Dataset entries:
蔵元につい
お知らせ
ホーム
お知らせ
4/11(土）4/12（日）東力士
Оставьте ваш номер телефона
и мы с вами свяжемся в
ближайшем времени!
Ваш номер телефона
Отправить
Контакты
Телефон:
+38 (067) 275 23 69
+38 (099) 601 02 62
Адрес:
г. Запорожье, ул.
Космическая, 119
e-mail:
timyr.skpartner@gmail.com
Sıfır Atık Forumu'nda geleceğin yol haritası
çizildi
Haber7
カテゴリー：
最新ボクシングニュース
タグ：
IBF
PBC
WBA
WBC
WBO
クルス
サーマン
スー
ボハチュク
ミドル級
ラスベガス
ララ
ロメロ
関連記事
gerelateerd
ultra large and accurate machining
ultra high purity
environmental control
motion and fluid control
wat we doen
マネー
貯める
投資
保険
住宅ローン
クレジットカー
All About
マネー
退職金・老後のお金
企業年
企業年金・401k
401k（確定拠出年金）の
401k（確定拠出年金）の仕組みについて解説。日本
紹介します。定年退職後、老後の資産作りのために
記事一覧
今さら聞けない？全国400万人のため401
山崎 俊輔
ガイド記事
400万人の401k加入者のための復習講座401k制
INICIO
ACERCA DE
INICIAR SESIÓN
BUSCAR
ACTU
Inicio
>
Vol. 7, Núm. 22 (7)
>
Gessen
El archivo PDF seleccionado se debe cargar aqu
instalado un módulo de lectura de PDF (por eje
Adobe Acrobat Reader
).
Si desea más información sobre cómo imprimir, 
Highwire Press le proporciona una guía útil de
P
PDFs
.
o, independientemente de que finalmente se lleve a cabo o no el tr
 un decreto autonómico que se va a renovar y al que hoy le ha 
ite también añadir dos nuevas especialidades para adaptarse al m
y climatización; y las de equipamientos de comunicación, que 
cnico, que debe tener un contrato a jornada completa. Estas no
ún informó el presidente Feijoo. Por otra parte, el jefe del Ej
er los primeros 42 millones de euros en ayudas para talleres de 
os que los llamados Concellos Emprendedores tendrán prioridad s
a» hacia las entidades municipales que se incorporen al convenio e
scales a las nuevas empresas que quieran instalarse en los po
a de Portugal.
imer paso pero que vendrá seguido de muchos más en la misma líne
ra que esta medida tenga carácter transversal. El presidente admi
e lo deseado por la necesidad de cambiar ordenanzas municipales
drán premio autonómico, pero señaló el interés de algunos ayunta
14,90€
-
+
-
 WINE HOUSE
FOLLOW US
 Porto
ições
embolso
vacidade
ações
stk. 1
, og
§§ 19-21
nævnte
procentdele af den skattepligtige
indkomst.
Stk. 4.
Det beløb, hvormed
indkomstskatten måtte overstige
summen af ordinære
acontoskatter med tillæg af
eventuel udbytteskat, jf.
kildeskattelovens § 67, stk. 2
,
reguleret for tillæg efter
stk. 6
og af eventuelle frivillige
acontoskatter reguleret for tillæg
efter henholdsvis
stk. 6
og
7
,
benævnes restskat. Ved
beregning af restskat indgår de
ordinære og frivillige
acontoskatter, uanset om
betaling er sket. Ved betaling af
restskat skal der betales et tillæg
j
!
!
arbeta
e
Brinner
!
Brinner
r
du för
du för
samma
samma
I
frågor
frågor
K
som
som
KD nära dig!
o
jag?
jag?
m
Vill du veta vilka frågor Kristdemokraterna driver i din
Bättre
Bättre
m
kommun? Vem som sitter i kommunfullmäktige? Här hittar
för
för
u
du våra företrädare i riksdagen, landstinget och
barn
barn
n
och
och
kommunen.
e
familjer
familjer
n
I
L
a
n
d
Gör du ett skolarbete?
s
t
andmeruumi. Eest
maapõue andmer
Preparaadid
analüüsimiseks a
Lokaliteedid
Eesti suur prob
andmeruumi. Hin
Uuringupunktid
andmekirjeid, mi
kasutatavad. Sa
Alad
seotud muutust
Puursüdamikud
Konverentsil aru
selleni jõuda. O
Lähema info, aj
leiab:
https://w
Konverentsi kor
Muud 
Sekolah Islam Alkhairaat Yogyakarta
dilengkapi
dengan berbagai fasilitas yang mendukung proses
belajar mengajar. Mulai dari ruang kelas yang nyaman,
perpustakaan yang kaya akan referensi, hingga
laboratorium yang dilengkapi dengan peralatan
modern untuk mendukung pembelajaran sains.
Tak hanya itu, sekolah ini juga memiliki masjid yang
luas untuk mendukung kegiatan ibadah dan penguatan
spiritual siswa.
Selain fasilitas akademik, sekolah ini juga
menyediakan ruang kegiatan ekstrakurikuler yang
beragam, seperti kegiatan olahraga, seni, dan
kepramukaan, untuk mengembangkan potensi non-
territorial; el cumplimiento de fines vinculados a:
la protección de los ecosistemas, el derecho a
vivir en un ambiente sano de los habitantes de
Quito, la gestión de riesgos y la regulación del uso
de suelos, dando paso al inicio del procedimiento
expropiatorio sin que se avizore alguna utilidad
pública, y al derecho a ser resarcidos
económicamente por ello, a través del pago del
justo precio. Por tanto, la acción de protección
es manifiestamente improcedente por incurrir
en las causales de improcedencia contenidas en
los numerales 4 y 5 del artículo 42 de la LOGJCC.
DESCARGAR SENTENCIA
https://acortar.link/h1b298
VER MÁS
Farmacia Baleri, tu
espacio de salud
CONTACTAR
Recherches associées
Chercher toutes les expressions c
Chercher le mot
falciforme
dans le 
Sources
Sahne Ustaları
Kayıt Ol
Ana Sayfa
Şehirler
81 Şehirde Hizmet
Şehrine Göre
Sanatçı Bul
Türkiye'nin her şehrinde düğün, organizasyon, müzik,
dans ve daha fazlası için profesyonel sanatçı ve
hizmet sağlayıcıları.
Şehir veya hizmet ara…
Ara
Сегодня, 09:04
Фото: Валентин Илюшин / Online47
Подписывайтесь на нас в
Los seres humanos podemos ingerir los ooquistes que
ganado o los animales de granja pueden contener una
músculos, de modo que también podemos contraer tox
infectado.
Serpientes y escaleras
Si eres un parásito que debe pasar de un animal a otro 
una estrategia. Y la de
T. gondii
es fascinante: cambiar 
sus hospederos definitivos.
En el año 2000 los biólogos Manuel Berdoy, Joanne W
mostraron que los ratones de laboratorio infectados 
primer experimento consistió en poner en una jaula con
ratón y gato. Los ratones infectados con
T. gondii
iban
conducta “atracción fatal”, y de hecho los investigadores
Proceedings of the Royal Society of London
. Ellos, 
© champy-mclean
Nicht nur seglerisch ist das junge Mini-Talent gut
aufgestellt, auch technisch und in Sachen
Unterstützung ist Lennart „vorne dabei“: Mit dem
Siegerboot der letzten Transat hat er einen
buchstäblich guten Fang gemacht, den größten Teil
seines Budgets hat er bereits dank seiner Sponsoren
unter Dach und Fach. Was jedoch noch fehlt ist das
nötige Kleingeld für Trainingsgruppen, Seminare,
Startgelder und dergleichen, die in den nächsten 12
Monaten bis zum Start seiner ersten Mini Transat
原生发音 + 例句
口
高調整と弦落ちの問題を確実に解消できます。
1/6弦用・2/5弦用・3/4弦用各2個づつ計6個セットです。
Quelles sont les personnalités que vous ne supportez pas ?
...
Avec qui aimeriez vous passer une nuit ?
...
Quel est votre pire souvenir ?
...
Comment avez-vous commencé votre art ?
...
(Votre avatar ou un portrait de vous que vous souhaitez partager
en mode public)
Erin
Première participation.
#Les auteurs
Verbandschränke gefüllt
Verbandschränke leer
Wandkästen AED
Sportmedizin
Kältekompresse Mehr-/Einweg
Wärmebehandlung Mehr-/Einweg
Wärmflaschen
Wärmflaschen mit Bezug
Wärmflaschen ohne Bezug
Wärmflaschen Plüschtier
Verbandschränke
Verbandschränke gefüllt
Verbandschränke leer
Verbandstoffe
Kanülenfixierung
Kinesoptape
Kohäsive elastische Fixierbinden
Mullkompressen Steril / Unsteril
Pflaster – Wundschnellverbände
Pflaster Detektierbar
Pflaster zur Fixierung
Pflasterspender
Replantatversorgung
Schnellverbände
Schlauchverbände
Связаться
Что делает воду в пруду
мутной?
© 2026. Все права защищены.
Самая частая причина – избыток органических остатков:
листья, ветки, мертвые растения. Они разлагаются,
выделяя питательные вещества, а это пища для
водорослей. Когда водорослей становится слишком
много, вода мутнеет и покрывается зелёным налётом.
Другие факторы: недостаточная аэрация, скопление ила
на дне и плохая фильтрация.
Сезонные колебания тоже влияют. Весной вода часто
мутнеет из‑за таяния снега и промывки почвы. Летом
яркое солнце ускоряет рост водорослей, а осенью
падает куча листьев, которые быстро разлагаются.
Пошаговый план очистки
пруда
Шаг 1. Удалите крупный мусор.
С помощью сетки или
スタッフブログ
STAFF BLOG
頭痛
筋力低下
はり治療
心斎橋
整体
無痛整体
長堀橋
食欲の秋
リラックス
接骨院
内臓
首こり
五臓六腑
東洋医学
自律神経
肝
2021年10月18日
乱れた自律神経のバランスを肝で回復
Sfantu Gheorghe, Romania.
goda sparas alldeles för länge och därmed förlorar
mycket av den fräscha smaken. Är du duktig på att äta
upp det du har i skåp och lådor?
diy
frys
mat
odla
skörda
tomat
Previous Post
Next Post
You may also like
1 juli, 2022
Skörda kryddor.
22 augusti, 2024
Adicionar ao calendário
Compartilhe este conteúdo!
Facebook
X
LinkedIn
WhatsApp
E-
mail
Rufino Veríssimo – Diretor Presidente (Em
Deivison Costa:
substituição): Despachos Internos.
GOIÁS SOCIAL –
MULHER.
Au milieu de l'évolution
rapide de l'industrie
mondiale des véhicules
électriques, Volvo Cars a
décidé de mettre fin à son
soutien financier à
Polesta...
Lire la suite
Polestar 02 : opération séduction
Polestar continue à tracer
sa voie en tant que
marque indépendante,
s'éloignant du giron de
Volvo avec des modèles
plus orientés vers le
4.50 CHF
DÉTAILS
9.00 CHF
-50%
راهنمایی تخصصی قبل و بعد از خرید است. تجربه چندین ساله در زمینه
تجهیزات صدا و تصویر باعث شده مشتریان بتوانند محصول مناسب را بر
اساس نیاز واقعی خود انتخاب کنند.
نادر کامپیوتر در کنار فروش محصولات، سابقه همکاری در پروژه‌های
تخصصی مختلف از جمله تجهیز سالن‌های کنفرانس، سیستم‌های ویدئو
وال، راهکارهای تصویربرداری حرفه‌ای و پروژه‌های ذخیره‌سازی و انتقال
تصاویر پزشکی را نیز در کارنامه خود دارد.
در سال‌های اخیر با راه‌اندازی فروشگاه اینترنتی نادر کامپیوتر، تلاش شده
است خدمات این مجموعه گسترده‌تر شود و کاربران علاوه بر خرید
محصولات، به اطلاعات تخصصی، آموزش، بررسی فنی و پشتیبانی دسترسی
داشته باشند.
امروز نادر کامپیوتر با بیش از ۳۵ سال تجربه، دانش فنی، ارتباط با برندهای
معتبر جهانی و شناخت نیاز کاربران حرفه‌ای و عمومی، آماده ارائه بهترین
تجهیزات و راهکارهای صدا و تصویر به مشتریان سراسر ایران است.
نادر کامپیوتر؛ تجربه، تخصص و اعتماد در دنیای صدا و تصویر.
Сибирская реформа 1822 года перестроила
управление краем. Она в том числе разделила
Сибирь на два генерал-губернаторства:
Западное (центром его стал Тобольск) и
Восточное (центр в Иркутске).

Exercise brief: Gather every line above that contains the word "Polestar" and copy each one in full. Treat the match as case-sensitive.

Response to the task:
Polestar 02 : opération séduction
Polestar continue à tracer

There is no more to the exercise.